To determine whether HER2Bi-armed ATCs could prevent tumor growth in vivo, SCID-Beige mice were engrafted subcutaneously with Colo205-luc cells. The growth of tumor was monitored with bioluminescent imaging. In Fig. 5A, results of three representative mice of each group are shown. When mice were co-injected with unarmed-ATCs, the light signal increased over time from day 1 to 28. In contrast, the signal disappeared on day 1 and vanished completely from day 7 to 28 when mice were co-injected with HER2Bi-armed ATCs. Once injected, mice were given no further treatment but were monitored weekly for tumor development up through day 28 following initial injection. The mean bioluminescence signal of each test group correlated with the number of living Colo205-luc cells as shown in Fig. 5B.

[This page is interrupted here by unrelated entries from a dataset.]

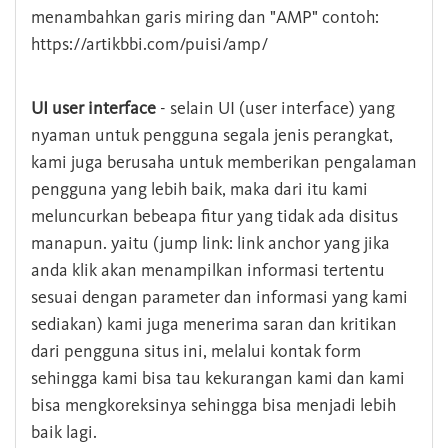
menambahkan garis miring dan "AMP" contoh:
https://artikbbi.com/puisi/amp/
UI user interface
- selain UI (user interface) yang
nyaman untuk pengguna segala jenis perangkat,
kami juga berusaha untuk memberikan pengalaman
pengguna yang lebih baik, maka dari itu kami
meluncurkan bebeapa fitur yang tidak ada disitus
manapun. yaitu (jump link: link anchor yang jika
anda klik akan menampilkan informasi tertentu
sesuai dengan parameter dan informasi yang kami
sediakan) kami juga menerima saran dan kritikan
dari pengguna situs ini, melalui kontak form
sehingga kami bisa tau kekurangan kami dan kami
bisa mengkoreksinya sehingga bisa menjadi lebih
baik lagi.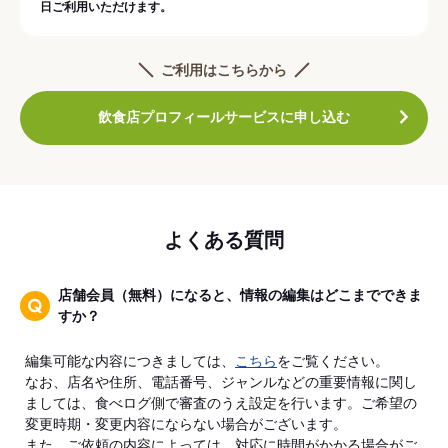
日ご利用いただけます。
ご利用はこちらから
飲食店プロフィールサービスに申し込む
よくある質問
店舗会員（無料）になると、情報の編集はどこまでできま
すか？
編集可能な内容につきましては、
こちら
をご覧ください。
なお、店名や住所、電話番号、ジャンルなどの重要情報に関し
ましては、食べログ側で審査のうえ設定を行います。ご希望の
変更時期・変更内容にならない場合がございます。
また、ご依頼の内容によっては、対応に時間がかかる場合がご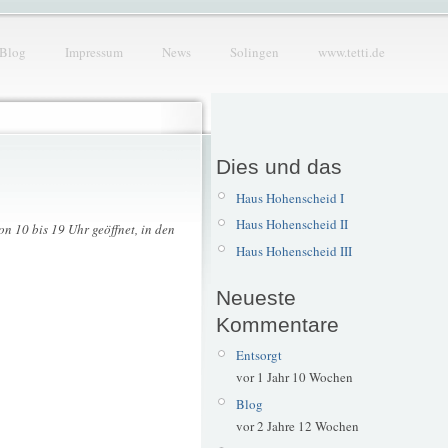
Blog
Impressum
News
Solingen
www.tetti.de
Dies und das
Haus Hohenscheid I
Haus Hohenscheid II
n 10 bis 19 Uhr geöffnet, in den
Haus Hohenscheid III
Neueste
Kommentare
Entsorgt
vor 1 Jahr 10 Wochen
Blog
vor 2 Jahre 12 Wochen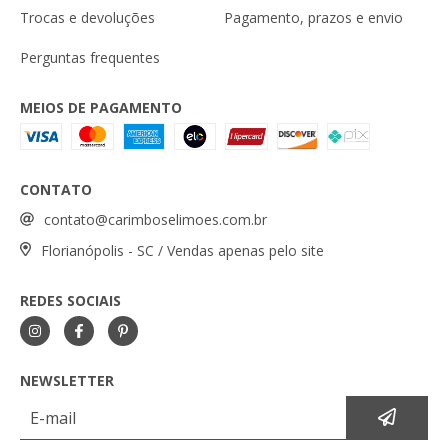
Trocas e devoluções
Pagamento, prazos e envio
Perguntas frequentes
MEIOS DE PAGAMENTO
CONTATO
contato@carimboselimoes.com.br
Florianópolis - SC / Vendas apenas pelo site
REDES SOCIAIS
NEWSLETTER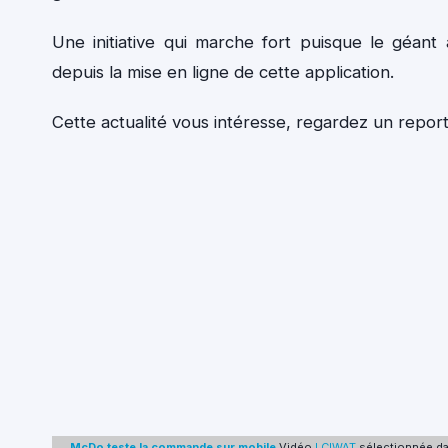
Une initiative qui marche fort puisque le géan
depuis la mise en ligne de cette application.
Cette actualité vous intéresse, regardez un reporta
McDo teste la commande sur mobile
Vidéo
LCIWAT
sélectionnée d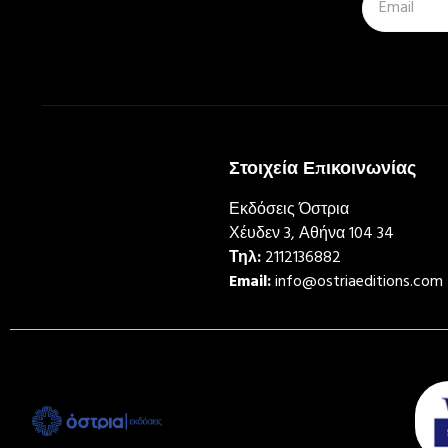
Στοιχεία Επικοινωνίας
Εκδόσεις Όστρια
Χέυδεν 3, Αθήνα 104 34
Τηλ:
2112136882
Email:
info@ostriaeditions.com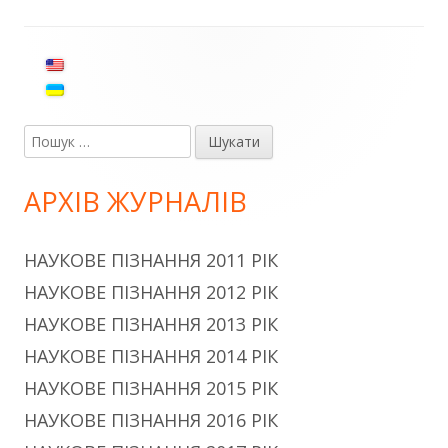
Головний
сайдбар
Пошук:
АРХІВ ЖУРНАЛІВ
НАУКОВЕ ПІЗНАННЯ 2011 РІК
НАУКОВЕ ПІЗНАННЯ 2012 РІК
НАУКОВЕ ПІЗНАННЯ 2013 РІК
НАУКОВЕ ПІЗНАННЯ 2014 РІК
НАУКОВЕ ПІЗНАННЯ 2015 РІК
НАУКОВЕ ПІЗНАННЯ 2016 РІК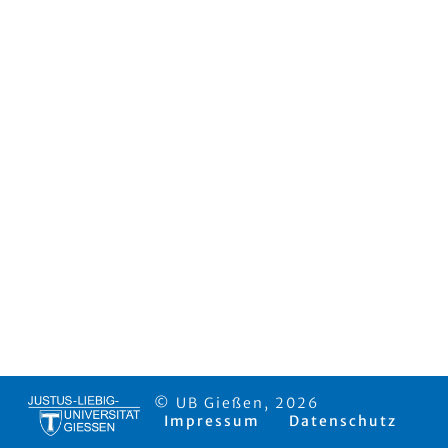
© UB Gießen, 2026
Impressum
Datenschutz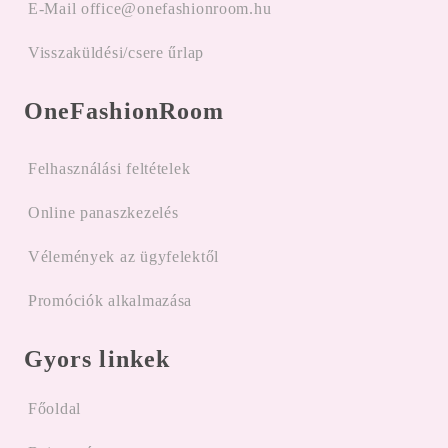
E-Mail office@onefashionroom.hu
Visszaküldési/csere űrlap
OneFashionRoom
Felhasználási feltételek
Online panaszkezelés
Vélemények az ügyfelektől
Promóciók alkalmazása
Gyors linkek
Főoldal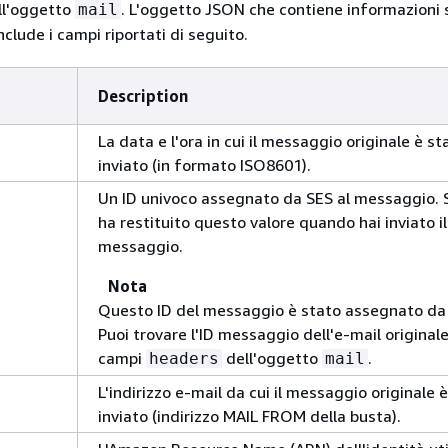
ell'oggetto
. L'oggetto JSON che contiene informazioni 
mail
nclude i campi riportati di seguito.
Description
La data e l'ora in cui il messaggio originale è st
inviato (in formato ISO8601).
Un ID univoco assegnato da SES al messaggio. S
ha restituito questo valore quando hai inviato il
messaggio.
Nota
Questo ID del messaggio è stato assegnato da
Puoi trovare l'ID messaggio dell'e-mail originale
campi
dell'oggetto
.
headers
mail
L'indirizzo e-mail da cui il messaggio originale 
inviato (indirizzo MAIL FROM della busta).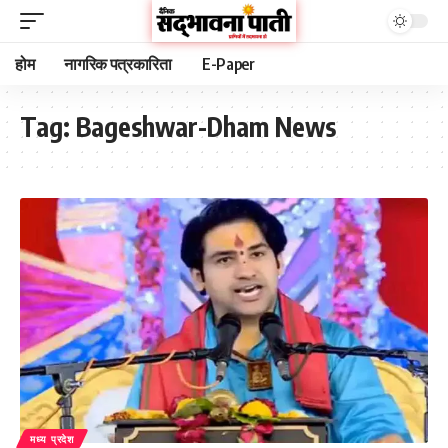
होम
नागरिक पत्रकारिता
E-Paper
Tag:
Bageshwar-Dham News
मध्य प्रदेश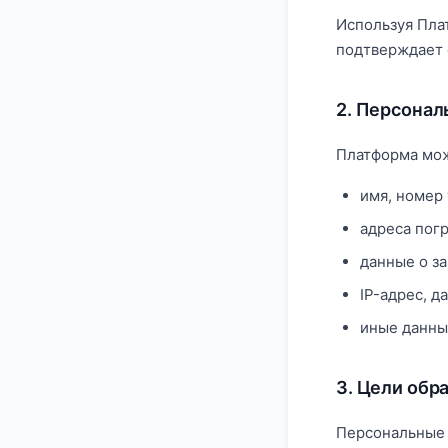
Используя Пла
подтверждает 
2. Персона
Платформа мож
имя, номер
адреса погр
данные о за
IP-адрес, д
иные данны
3. Цели обр
Персональные 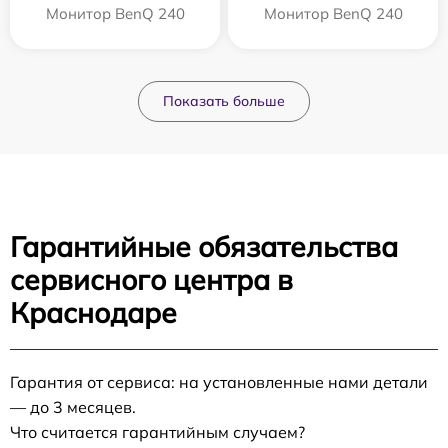
Монитор BenQ 240
Монитор BenQ 240
Показать больше
Гарантийные обязательства
сервисного центра в
Краснодаре
Гарантия от сервиса: на установленные нами детали
— до 3 месяцев.
Что считается гарантийным случаем?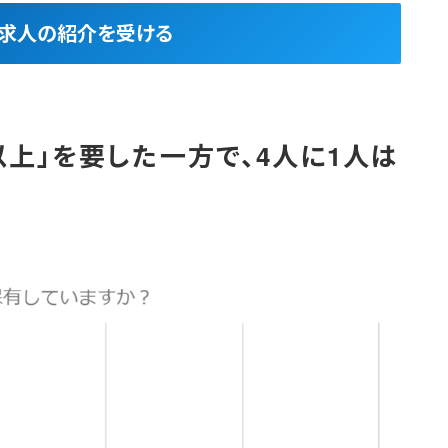
良求人の紹介を受ける
上」を要した一方で、4人に1人は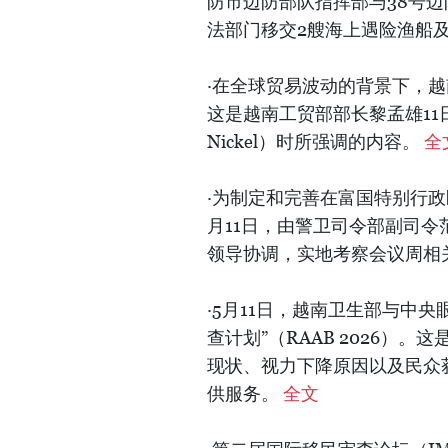
防市边防部队指挥部与38号
法部门移交2艘海上遇险渔船及
·在全球贸易波动的背景下，
这是越南工贸部部长黎孟雄11
Nickel）时所强调的内容。
全
·为制定和完善在富国特别行政
月11日，由警卫司令部副司
领导协调，实地考察会议周相
·5月11日，越南卫生部与中央
查计划”（RAAB 2026）
现状、视力下降原因以及民众
供服务。
全文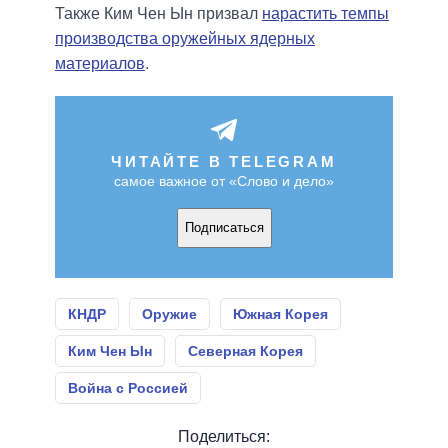
Также Ким Чен Ын призвал
нарастить темпы
производства оружейных ядерных
материалов
.
ЧИТАЙТЕ В TELEGRAM
самое важное от «Слово и дело»
Подписаться
КНДР
Оружие
Южная Корея
Ким Чен Ын
Северная Корея
Война с Россией
Поделиться:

To further determine whether HER2Bi-armed ATCs could suppress tumor growth in vivo, SCID-Beige mice were engrafted intraperitoneally with Colo205-luc cells. Three days later, mice were treated with HER2Bi-armed ATCs or control ATCs weekly three times. The growth of tumor was monitored with bioluminescent imaging. In Fig. 6A, three representative mice of each group are shown. When Colo205-luc cells were inoculated alone, light signal increased over time. A similar kinetics of tumor growth was shown in mice that were injected with control ATCs. As for mice treated with HER2Bi-armed ATCs, the signal diminished from day 5 to 26 compared with other two groups. The mean bioluminescence signal of each test group correlated with the number of living Colo205-luc cells was shown in Fig. 6B. HER2Bi-armed ATCs inhibited the tumor growth significantly, whereas control ATCs did not, at every check point.